Selenium WebDriver provides two types of waits - implicit wait and explicit wait. The main difference between them lies in the fact that implicit wait applies to the entire session while explicit wait applies only to specific instances.
- Implicit Wait:
Implicit Wait is applied globally and will be available for the entire WebDriver instance. Once set, it will wait for the element before throwing a "NoSuchElementException". The default value is 0.
Here is an example in Python:
from selenium import webdriver
driver = webdriver.Firefox()
driver.implicitly_wait(10) # seconds
driver.get("http://somedomain/url_that_delays_loading")
myDynamicElement = driver.find_element_by_id("myDynamicElement")
In JavaScript:
const {Builder, By, Key, until} = require('selenium-webdriver');
let driver = new Builder().forBrowser('firefox').build();
driver.manage().setTimeouts( { implicit: 10000 } );
driver.get('http://somedomain/url_that_delays_loading');
let myDynamicElement = driver.findElement(By.id('myDynamicElement'));
- Explicit Wait:
Explicit Wait is code you define to wait for a certain condition to occur before proceeding further. It is an intelligent kind of wait, but it can be applied only for specified elements.

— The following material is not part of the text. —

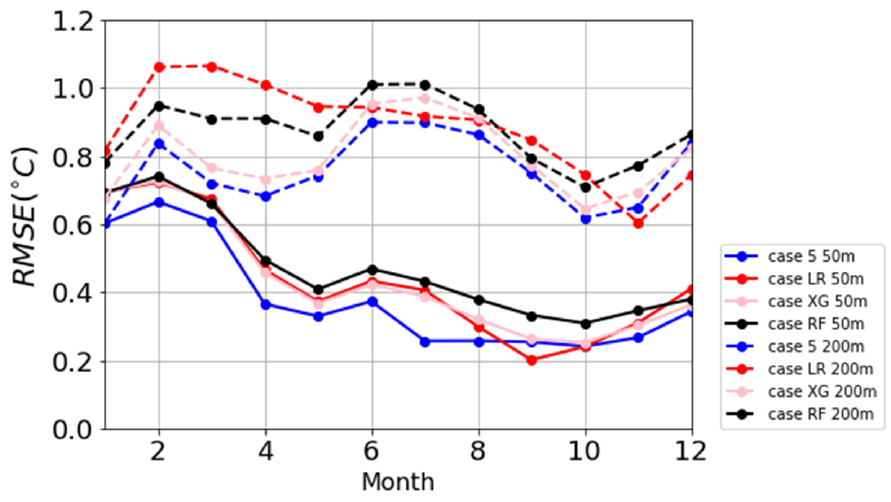
Figure 5. The average RMSE of the OST estimated by four different models for four seasons at 26 depth levels in 2016.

Explicit wait is more extendible in terms of functionality compared to an implicit wait as it allows you to set up more complex and customized conditions before proceeding further in the code.

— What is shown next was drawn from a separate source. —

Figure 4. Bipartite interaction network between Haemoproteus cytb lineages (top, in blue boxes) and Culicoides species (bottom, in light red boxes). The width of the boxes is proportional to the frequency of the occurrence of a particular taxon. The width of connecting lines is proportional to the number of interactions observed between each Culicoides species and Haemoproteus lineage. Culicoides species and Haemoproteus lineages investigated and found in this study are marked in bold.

Here is an example in Python:
from selenium import webdriver
from selenium.webdriver.common.by import By
from selenium.webdriver.support.ui import WebDriverWait
from selenium.webdriver.support import expected_conditions as EC
driver = webdriver.Firefox()
driver.get("http://somedomain/url_that_delays_loading")
try:
element = WebDriverWait(driver, 10).until(
EC.presence_of_element_located((By.ID, "myDynamicElement"))
)
finally:
driver.quit()
In JavaScript:
const {Builder, By, Key, until} = require('selenium-webdriver');
let driver = new Builder().forBrowser('firefox').build();
driver.get('http://somedomain/url_that_delays_loading');
driver.wait(until.elementLocated(By.id('myDynamicElement')), 10000);
Remember, these waits are telling WebDriver to poll the DOM for a certain amount of time when trying to find an element or elements. They will not make WebDriver wait if it can find the element immediately.